In these emails Finkel cites to February 2011 emails regarding the tribal recognition issue. The email is protected by the attorney-client privilege as it contains conversations amongst attorneys regarding their legal opinions and conclusions regarding issues related to tribal recognition.
These emails concern background materials for a meeting with plaintiff. No legal advice or opinions are exchanged so the attorney-client privilege is not applicable. Further, the deliberative process privilege is not applicable because no deliberations are discussed. These emails shall be produced.
The Court assumes, but is not certain, that all of the documents in its binder after OPRA26 and before OPRA35 have been produced. (These pages are not numbered). If not, the documents shall be produced as they are not privileged. These include: January 7, 2013 fax cover sheet, August 13, 2012 Stanton letter to McIntyre and Suarez, December 14, 2001 letter from Suarez to Stanton, September 9, 1992 letter from M. Efstratiados to R. Hart, AB2292, July 29, 2002 fax cover sheet, Senate Concurrent Resolution 104, Senate Concurrent Resolution 73, Assembly Concurrent Resolution, 303, July 22, 2002 letter from plaintiff to Stanton, July 15, 2002 letter from Stanton to M. Gould, June 15, 2001 letter from Stanton to J. Farmer, and August 10, 1998 letter from Stanton to P. Verniero.
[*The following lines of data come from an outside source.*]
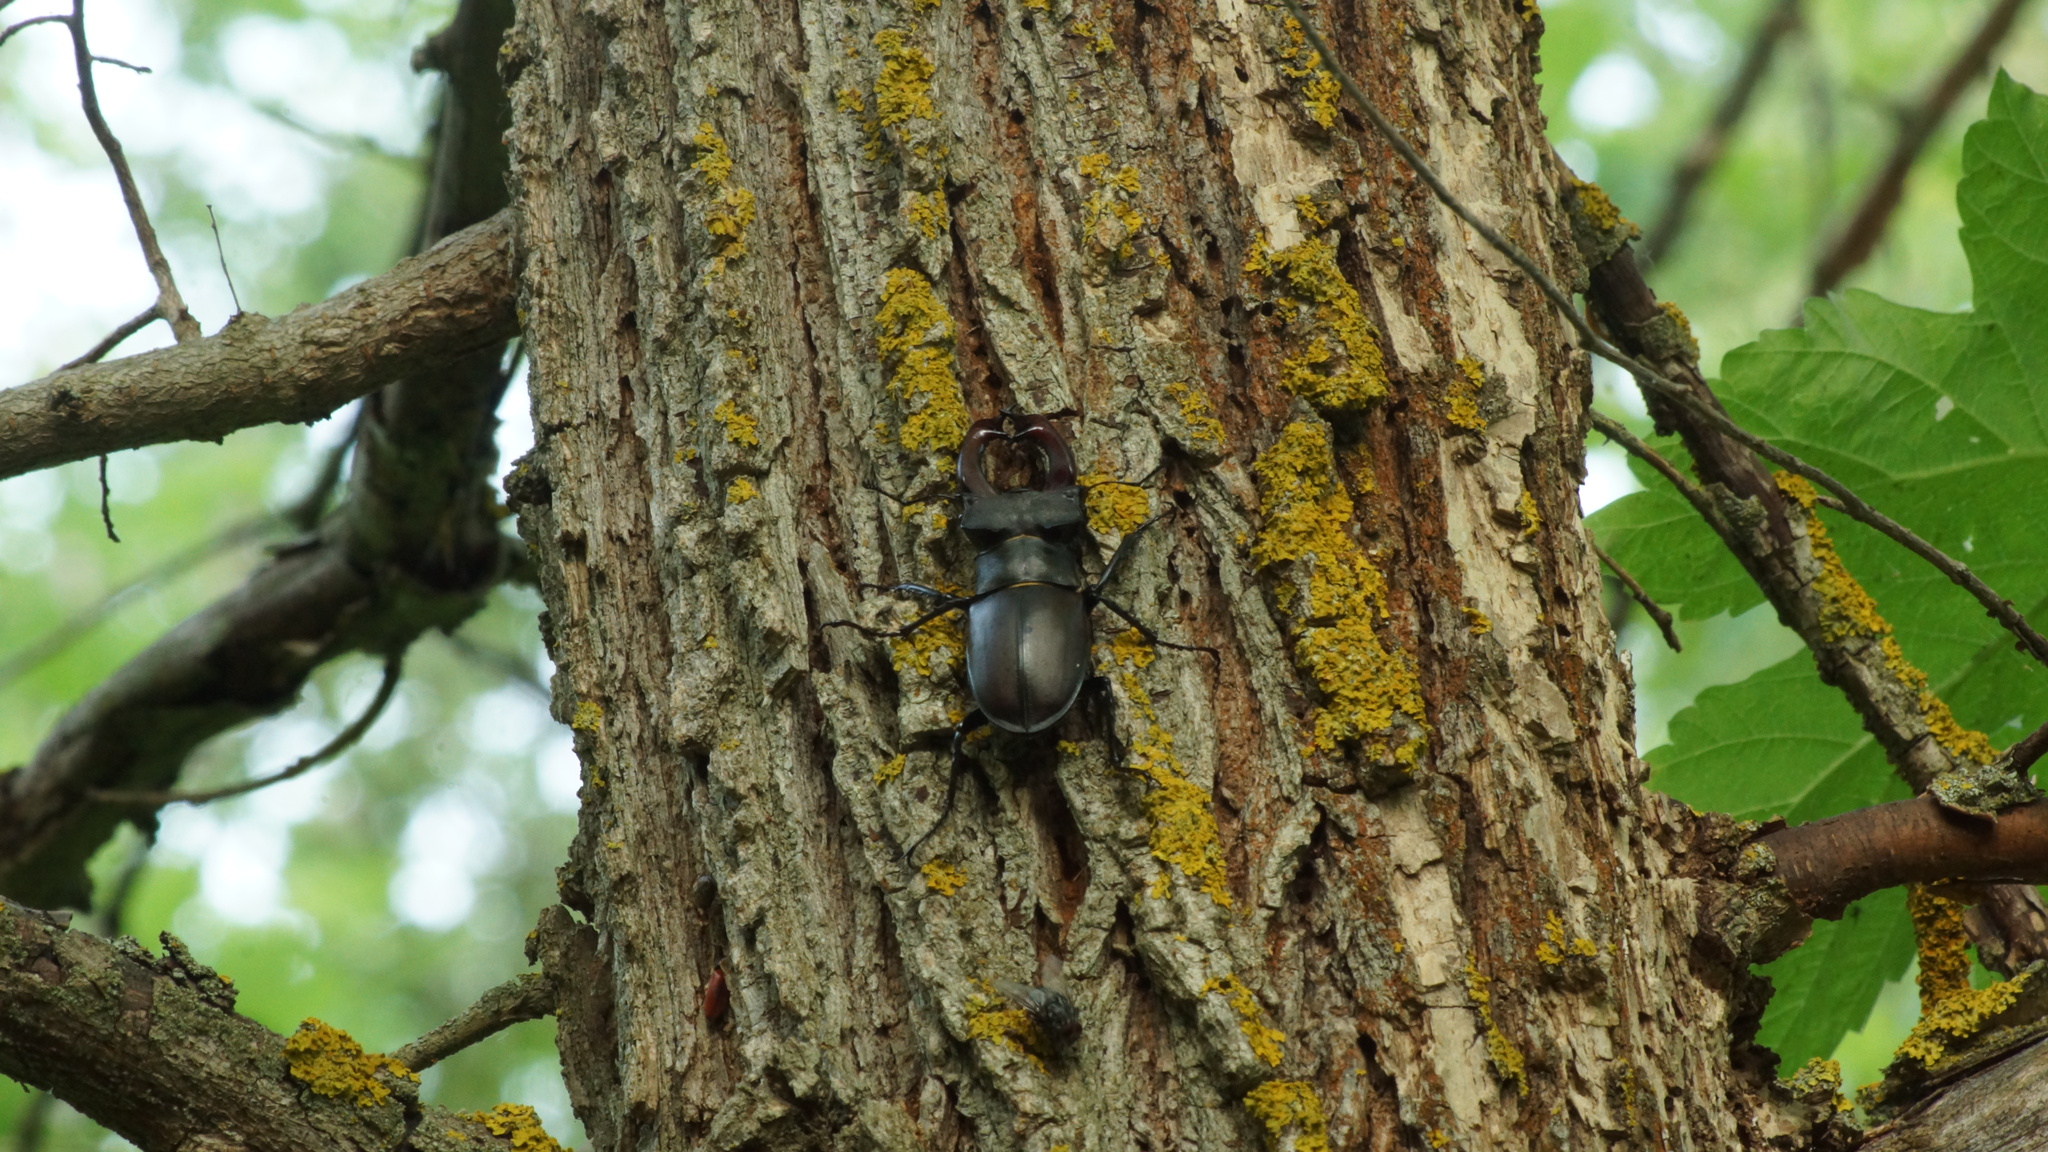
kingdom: Animalia
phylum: Arthropoda
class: Insecta
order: Coleoptera
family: Lucanidae
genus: Lucanus
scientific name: Lucanus cervus
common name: Stag beetle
This is a draft letter to the Secretary of State regarding whether plaintiff and two other tribes were officially recognized as tribes of the State of New Jersey. The draft contains legal opinions and advice and, therefore, is privileged. At this time, the Court does not know if a final version of this letter was sent and who were the final recipients. Defendant is directed to determine if the letter was finalized and sent out. If yes, a copy shall be sent to the Court to determine what portions of the draft and/or final letter should be produced, if any.
For all the foregoing reasons, defendant's Motion for Protective Order is GRANTED in part and DENIED in part. An appropriate accompanying Order was entered on September 15, 2017 [Doc. No. 76].